Women in Neurosurgery: A Personal Contemplation
Emeritus Professor of Neurosurgery, Department of Neurosurgery
Radboud University Nijmegen Medical Center, Nijmegen, The Netherlands.
When I entered medical school in 1972 there were just ten female medical students of the total number of 300 new medical students that year. When I started my neurosurgical training, 40 years ago, female neurosurgical residents were an absolute exception, although during my six years of training, two female residents entered the program (but only one finished the training). Also, on a European level the situation was the same. At the European Training Courses there were only a handful of female neurosurgical residents and the number remained marginal until the mid-1990’s. Since then, the number is increasing and, in parallel to the preponderance of female students in medical schools across all of Europe for more than a decade now, the number of women entering medical specialist training programs is increasing. Although the number of women entering neurosurgery training programs and the number of board-certified female neurosurgeons is indeed increasing throughout Europe, the specialty of neurosurgery is not even remotely close to gender parity. Even nowadays, only 2,5% of the neurosurgeons in India are female, 5% of the neurosurgeons in the USA are female, 8% of all neurosurgical consultants in the UK are female, and in my home country, The Netherlands, only 11% of the neurosurgeons are female.

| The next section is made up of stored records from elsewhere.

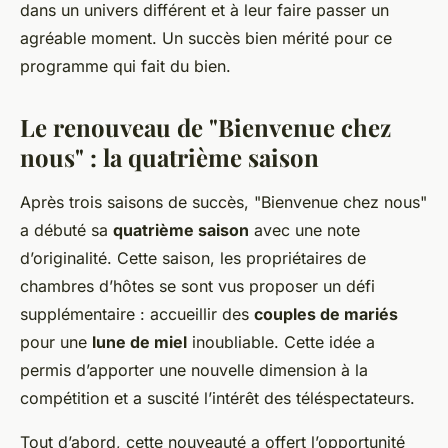
dans un univers différent et à leur faire passer un
agréable moment. Un succès bien mérité pour ce
programme qui fait du bien.
Le renouveau de "Bienvenue chez
nous" : la quatrième saison
Après trois saisons de succès, "Bienvenue chez nous"
a débuté sa
quatrième saison
avec une note
d’originalité. Cette saison, les propriétaires de
chambres d’hôtes se sont vus proposer un défi
supplémentaire : accueillir des
couples de mariés
pour une
lune de miel
inoubliable. Cette idée a
permis d’apporter une nouvelle dimension à la
compétition et a suscité l’intérêt des téléspectateurs.
Tout d’abord, cette nouveauté a offert l’opportunité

These numbers will see some increase soon, in Europe at least, since the number of female trainees in the residency programs is increasing faster now. During my time as residency program director, in the first ten years I had only male residents, but at my retirement I could count that 25% of all my trainees that I ever had in my program were female, so still far from gender parity, but in the last decade it came close to an equal number of female and male trainees.
Nevertheless, women are not reaching the highest positions in medicine for a variety of potential reasons. It is not the abilities of female doctors that are in question. It is that study after study has found women doctors tend to spend less time both in clinical and in scientific work than their male counterparts. Experts admit the unfairness of it all but there is a worrying absence of a profound change in our society in terms of responsibility for childcare. Despite many years of feminist discourse society still expects women rather than men to reduce work commitments to look after children and not to return to full time work until the children are older. There is an urgent need to change this culture and some steps have been made because of the change in attitude towards this issue by the current generation of millennials.

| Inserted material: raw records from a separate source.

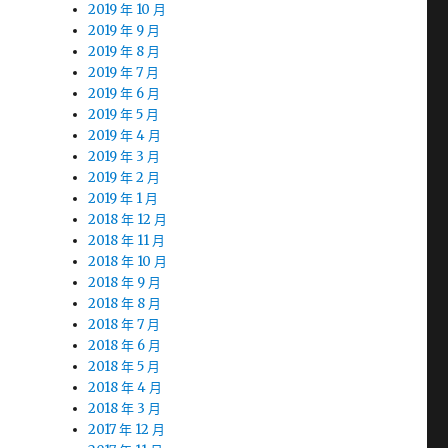
2019 年 10 月
2019 年 9 月
2019 年 8 月
2019 年 7 月
2019 年 6 月
2019 年 5 月
2019 年 4 月
2019 年 3 月
2019 年 2 月
2019 年 1 月
2018 年 12 月
2018 年 11 月
2018 年 10 月
2018 年 9 月
2018 年 8 月
2018 年 7 月
2018 年 6 月
2018 年 5 月
2018 年 4 月
2018 年 3 月
2017 年 12 月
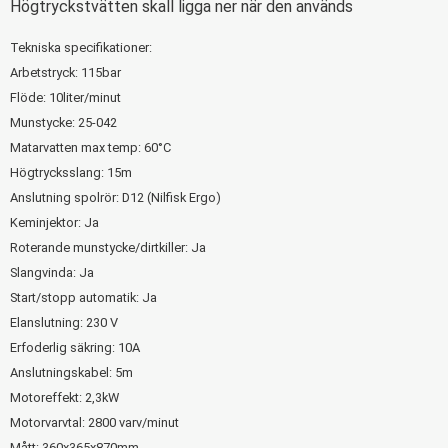
Högtryckstvätten skall ligga ner när den används
Tekniska specifikationer:
Arbetstryck: 115bar
Flöde: 10liter/minut
Munstycke: 25-042
Matarvatten max temp: 60°C
Högtrycksslang: 15m
Anslutning spolrör: D12 (Nilfisk Ergo)
Keminjektor: Ja
Roterande munstycke/dirtkiller: Ja
Slangvinda: Ja
Start/stopp automatik: Ja
Elanslutning: 230 V
Erfoderlig säkring: 10A
Anslutningskabel: 5m
Motoreffekt: 2,3kW
Motorvarvtal: 2800 varv/minut
Mått: 360x365x870mm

Gender inequity in academic medicine is not unique to neurosurgery. Nonetheless, promotion to full professor, to neurosurgery department chair, or to a leadership position in academia or scientific organisations is exceedingly rare within neurosurgery. There are many bright, competent, and committed female neurosurgeons, so why are they not being promoted in numbers comparable to their male counterparts. No female neurosurgeon has ever been president of the EANS or even been an Officer of the Board, no female neurosurgeon served e.g. as Training Committee chair, one of the most prominent positions within the EANS sections and committees. For more than 40 years since the Training Courses started, there had been not a single female neurosurgeon in the teaching faculty of the Training Courses. Prof. Marianne Juhler from Copenhagen was the first and she remained the only female neurosurgeon to teach at these courses for more than a decade and even now the number of female teaching faculty is extremely low, although roughly half of the trainees during the courses are female.
When I discussed this with female colleagues it was rather disturbing to hear that they still experience situations where they are not being taken seriously, during congresses, during discussion, at courses, etcetera. Even in this third decade of the 21st century, there are still male surgeons blatantly telling a female colleague that there could never be equality because “female simply have some streaks behind by nature”. So, again, this is something that needs a broader discussion in society to create awareness about this inherent gender discrimination that is still prevalent in the mind of males and this only can start by educating the next generation and this should start already very early on in life.
However, I doubt that the solution is to have a section of Women in Neurosurgery within the EANS, which would make gender more important than the simple fact that we are all neurosurgeons. Discussing this with my female colleagues, they expressed the feeling that it would even be offensive to be separated by gender because this should not be an issue, but at the same time say that gender inequity is a reality. From such a statement you can sense the ambiguity of their situation.
What we should do instead is to try to involve female neurosurgeons more actively in the leading organisational positions. It was disappointing to realise that during the last elections for EANS sections, committees, and board positions there was not a single female candidate! This must change, and it will change. For this to happen, the position of female neurosurgeons should be managed from another perspective, considering their needs and aspirations, not men’s, so that they can engage and commit themselves in academia and within scientific organisations which will prepare them for leadership positions.